■ **Written request**
Identify each line below that contains the string "elev", treating uppercase and lowercase letters as distinct, and copy those lines.

■ **Records**
↓↓↓
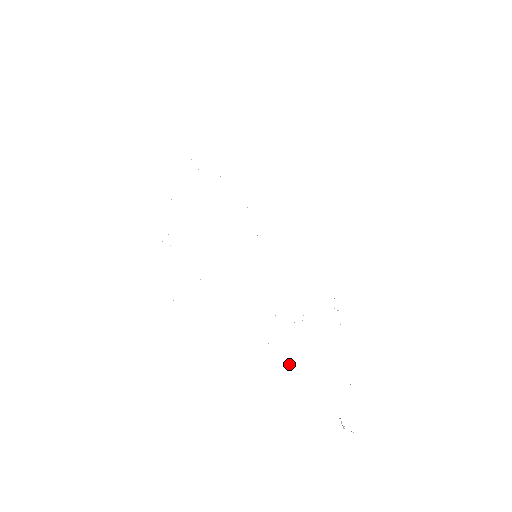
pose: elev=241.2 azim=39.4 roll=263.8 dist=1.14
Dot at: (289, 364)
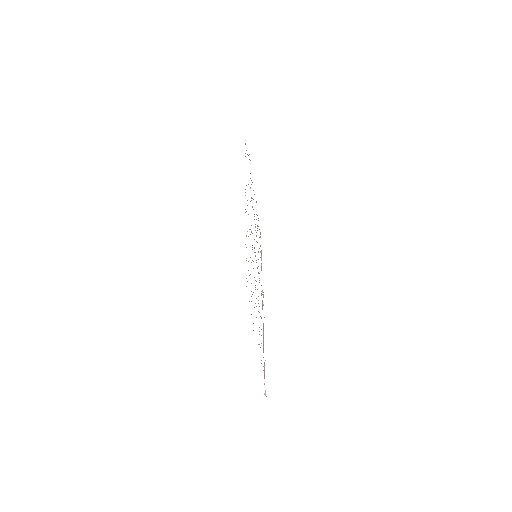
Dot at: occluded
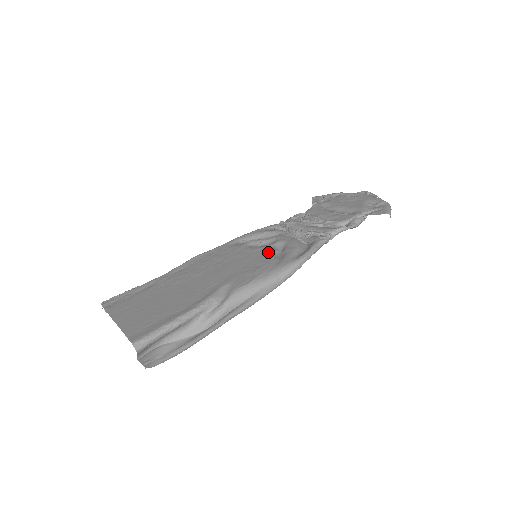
↑↑↑
↓↓↓
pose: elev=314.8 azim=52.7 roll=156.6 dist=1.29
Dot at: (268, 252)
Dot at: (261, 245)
↑↑↑
■ **The output**
pose: elev=241.2 azim=39.4 roll=263.8 dist=1.14
pose: elev=314.8 azim=52.7 roll=156.6 dist=1.29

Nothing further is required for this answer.